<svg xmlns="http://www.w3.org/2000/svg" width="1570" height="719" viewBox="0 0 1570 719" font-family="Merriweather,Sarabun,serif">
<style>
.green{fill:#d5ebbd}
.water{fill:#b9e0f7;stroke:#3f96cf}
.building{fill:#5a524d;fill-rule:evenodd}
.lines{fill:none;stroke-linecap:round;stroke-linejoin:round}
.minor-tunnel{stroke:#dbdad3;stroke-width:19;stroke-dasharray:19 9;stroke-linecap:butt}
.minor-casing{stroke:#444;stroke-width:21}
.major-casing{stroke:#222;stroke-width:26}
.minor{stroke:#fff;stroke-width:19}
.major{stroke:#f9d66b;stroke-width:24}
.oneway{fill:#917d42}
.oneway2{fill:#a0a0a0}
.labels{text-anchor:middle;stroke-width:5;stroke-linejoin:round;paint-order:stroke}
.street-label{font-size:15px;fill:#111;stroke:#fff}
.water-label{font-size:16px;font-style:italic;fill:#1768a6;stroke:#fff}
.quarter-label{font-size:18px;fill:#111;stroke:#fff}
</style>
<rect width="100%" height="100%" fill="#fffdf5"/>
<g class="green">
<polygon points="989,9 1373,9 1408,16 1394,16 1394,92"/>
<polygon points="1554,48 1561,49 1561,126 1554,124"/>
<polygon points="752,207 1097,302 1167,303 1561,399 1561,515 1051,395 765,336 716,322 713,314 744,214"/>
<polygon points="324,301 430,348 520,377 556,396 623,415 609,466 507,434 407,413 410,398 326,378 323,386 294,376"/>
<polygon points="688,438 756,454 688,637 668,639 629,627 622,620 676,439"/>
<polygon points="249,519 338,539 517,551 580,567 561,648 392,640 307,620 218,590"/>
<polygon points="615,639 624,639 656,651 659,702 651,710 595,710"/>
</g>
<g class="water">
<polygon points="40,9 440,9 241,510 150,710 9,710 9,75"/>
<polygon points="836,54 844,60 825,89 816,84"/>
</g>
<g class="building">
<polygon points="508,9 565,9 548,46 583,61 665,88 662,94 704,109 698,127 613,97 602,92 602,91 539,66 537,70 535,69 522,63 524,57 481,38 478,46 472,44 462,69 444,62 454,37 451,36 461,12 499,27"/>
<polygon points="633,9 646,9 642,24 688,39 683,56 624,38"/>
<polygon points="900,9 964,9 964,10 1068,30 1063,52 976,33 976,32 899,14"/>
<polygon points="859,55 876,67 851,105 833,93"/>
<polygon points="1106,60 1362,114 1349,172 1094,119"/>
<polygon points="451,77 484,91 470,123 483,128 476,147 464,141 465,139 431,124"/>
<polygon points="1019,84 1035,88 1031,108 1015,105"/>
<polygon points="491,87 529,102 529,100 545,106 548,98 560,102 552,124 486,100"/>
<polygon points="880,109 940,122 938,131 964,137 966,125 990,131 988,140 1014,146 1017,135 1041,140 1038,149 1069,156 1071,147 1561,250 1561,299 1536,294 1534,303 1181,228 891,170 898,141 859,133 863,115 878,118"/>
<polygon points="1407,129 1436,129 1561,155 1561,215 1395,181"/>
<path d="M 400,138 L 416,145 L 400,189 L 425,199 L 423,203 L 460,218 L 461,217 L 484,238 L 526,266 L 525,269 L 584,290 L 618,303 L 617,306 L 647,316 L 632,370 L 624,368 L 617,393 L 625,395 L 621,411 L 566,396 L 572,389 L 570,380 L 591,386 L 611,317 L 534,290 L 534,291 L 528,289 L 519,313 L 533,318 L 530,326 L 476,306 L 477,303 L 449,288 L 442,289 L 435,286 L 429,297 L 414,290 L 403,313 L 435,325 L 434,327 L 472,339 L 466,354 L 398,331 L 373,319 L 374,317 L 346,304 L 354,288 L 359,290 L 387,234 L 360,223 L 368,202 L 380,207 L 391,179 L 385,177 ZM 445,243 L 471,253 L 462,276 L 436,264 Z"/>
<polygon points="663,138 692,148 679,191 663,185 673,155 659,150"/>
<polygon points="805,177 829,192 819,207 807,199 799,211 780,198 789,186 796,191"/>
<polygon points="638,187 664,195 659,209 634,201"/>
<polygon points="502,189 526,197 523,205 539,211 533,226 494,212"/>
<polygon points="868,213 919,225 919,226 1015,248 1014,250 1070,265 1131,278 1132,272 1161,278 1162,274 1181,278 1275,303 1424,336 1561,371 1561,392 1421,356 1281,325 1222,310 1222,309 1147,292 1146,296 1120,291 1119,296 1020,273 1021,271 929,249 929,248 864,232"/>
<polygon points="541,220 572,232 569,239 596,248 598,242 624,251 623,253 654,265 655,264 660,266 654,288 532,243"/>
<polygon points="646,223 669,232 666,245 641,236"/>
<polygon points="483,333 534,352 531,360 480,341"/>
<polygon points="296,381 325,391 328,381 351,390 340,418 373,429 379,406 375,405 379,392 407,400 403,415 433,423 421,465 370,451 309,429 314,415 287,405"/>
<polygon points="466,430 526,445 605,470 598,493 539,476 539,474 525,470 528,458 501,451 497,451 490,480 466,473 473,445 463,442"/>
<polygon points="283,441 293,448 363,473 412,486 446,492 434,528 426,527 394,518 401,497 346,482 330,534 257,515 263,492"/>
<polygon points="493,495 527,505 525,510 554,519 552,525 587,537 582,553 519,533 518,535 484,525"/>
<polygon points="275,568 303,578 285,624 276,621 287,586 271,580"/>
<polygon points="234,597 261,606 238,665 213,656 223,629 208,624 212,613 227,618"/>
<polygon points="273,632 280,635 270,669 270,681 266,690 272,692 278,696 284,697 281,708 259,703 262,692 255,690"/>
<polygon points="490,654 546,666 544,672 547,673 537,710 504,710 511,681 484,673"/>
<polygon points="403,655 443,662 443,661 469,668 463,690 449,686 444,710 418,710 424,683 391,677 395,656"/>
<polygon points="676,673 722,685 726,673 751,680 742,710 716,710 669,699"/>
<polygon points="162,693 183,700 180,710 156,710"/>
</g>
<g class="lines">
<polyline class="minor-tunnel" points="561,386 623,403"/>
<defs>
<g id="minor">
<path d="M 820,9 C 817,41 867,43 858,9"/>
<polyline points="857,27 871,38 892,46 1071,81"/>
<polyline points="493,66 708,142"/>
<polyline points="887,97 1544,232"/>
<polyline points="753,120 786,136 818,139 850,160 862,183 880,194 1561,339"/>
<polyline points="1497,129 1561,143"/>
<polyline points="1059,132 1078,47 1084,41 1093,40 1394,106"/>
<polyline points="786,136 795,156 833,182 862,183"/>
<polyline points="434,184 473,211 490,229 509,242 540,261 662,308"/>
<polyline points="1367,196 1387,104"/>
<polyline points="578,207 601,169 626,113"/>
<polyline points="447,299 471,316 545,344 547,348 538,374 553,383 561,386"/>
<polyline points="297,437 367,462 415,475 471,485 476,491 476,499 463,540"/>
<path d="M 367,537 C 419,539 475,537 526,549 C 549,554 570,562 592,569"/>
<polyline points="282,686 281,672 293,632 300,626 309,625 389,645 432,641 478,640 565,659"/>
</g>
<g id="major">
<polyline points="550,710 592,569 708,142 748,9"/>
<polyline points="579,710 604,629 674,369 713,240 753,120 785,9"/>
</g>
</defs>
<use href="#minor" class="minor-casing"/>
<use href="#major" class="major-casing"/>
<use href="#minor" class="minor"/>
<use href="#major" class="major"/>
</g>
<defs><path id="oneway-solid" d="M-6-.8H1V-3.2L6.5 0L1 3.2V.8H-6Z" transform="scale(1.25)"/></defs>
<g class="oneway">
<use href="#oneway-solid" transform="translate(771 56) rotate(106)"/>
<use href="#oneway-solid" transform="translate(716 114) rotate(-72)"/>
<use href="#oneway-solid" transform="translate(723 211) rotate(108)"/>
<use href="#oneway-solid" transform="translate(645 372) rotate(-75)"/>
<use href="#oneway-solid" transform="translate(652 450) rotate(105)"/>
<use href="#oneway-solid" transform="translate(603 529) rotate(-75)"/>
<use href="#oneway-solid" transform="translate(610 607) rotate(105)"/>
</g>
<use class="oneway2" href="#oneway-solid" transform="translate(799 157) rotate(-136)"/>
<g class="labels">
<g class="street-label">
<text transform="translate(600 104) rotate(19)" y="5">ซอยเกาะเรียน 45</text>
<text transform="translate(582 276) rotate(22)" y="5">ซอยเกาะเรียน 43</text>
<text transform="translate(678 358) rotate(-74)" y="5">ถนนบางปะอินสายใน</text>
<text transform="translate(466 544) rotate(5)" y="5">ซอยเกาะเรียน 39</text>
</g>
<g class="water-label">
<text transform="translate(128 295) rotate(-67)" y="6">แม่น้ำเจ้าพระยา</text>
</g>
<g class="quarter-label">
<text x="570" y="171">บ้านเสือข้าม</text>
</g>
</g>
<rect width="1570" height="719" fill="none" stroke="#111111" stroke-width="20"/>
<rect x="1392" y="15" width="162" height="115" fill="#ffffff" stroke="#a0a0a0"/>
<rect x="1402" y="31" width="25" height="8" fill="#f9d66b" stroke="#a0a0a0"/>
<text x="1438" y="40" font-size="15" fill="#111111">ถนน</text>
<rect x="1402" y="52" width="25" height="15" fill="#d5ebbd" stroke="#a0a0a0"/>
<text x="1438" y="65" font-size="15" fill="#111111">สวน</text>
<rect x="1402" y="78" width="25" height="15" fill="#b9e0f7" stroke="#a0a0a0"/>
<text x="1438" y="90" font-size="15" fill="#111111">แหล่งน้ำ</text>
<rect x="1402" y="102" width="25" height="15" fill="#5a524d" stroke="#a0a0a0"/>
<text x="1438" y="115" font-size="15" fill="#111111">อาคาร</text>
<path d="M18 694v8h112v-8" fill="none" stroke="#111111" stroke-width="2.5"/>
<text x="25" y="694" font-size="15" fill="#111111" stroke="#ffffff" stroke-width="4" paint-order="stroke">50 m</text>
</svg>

# Activity
Using the data above, tally each line that contains "casing". Write only the total.

# Answer to this problem
4